Tuesday, September 29, 2009


The first and the last time we look at something tend to be similar, particularly when one believes that it could be the last one. When we look at something for the first time the astonishment is probably caused by the singularity of what we face. Of course, first times are unlike anything else. But when we think we are looking at something for the last time, although we can never be sure, we try to recover that intensity. We go away with the head turned back, as if it didn’t want to go. But it doesn’t help. There is only one first time. It happened to me at the Metropolitan museum while looking at a painting by Vermeer. It wasn’t the only time, but it was the most intense one. In fact, now that there is only few days left before I leave, this insight becomes more and more powerful.

Tuesday, September 15, 2009

Middle Ages

Does New York looks like a Middle Ages city? I think we must consider two aspects if we assert something like this because at first sight we can say nothing farther than that notion. However, I want to hightlight the contrast between open spaces and dark streets, shadows and lights on the one hand, and the city like a big market on the other. To my eyes, people move and run between shadows and lights looking for their own grail.

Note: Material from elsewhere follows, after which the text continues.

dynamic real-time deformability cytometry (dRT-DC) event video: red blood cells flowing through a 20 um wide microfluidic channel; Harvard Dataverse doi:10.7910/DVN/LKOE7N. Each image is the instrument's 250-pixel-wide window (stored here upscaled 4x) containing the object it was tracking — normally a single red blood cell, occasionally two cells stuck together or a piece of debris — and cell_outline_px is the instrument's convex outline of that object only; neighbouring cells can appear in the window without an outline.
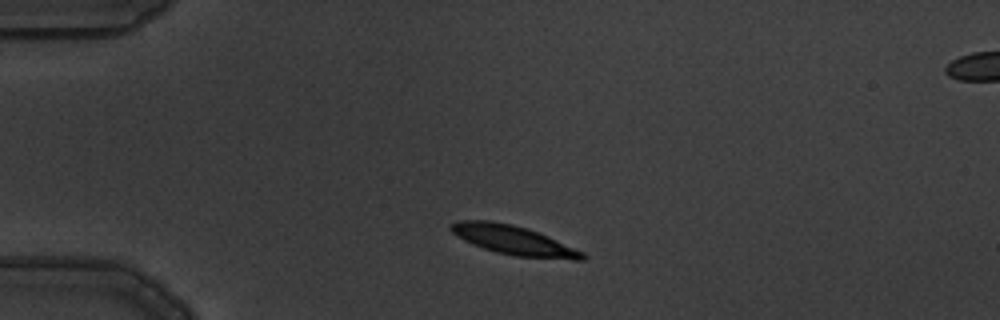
{"species": "common noctule bat (a hibernating species)", "species_latin": "Nyctalus noctula", "temperature_condition": "warm", "stored_images_in_passage": 3, "segment_of_instrument_passage": [1, 2], "camera_frame_rate_fps": 3000, "um_per_image_px": 0.085, "animal": {"sex": "male", "body_mass_g": 19.5, "forearm_length_mm": 54.6}, "frame": {"image": 1, "passage_image": 1, "time_ms": 0.0, "image_size_px": [1000, 320], "cell_outline_px": [[588, 256], [584, 260], [572, 260], [516, 256], [496, 252], [472, 244], [456, 236], [448, 228], [448, 224], [460, 220], [488, 220], [512, 224], [548, 236], [584, 252]], "centroid_in_image_um": [43.64, 20.42], "position_along_channel_um": 41.4, "area_um2": 22.37}}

But I've seen something pretty curious: in Manhattan, the sight get lost in the space. You can see the skyline almost in every avenue, the horizon in Times Square indeed. The design of a medieval city is like a labyrinth, it seems as if chance or God's will traced the map (sometimes it seems the same thing). Most part of Manhattan is exactly a grid, so your sight can get lost in space and then it feels like New York has not weight. In the Middle Ages nothing has real weight except the Church. But the building of the church itself, forced you to look up there. And then, the sight got lost at the end. You find the sky, the real city god traced . By the way, Wall Street does the same!
Ok, we must think what kind of god we can find up there.

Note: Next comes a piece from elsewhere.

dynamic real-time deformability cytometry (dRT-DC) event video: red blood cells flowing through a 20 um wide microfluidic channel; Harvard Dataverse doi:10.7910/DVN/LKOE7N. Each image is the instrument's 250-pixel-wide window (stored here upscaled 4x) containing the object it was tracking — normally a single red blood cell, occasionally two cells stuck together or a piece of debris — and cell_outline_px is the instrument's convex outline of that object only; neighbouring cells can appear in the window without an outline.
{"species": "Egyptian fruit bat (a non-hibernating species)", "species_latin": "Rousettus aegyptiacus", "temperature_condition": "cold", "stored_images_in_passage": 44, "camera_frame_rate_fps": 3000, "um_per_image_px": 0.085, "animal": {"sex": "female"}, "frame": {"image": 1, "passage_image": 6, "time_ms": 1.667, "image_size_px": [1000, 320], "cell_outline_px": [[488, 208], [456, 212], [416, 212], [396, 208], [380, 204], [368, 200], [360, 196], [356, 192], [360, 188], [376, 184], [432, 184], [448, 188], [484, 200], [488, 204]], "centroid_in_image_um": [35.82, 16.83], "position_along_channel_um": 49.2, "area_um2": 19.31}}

Saturday, September 12, 2009

words for a friend

When I was 18 years old I saw Manhattan, the Woody Allen film. I was in the cinema with a very close friend and when the movie ended we said, “extraordinary”, ‘excellent”, and blah blah blah. Today I can say I didn’t understand anything, neither did my friend. But we found something special in the movie, the atmosphere… the contrast between black and white. The movie had a smell, really. In that time we were reading Henry Miller. My friend always talked about him. And thanks to my friend I really got to know Miller. ¨We have to go to New York,¨ we said when we were younger. My friend never wrote a line, he studied music, he went to Brazil three years later and with time became one of the most important percussionists in Argentina and Brazil and, in some instruments like berimbau, he was the best in the world. Well, my friend was Ramiro Musotto and he died yesterday. I want to dedicate these words to him.

Friday, September 11, 2009

common words

Everybody knows New York is one of the most exciting cities in the world. Everybody finds something familiar in this city. When we watch the world in two dimensions, I mean, in the screen (TV shows, movies, photographs) New York appears continually. If one man of five is Chinese, one image of five is New York. Three days ago the screen that I know opened its third dimension. It’s pretty curious but this city ends up with common places, but it couldn’t with words. We can only say “wonderful’, “extraordinary”, “beautiful” and thousand other onomatopoeic words.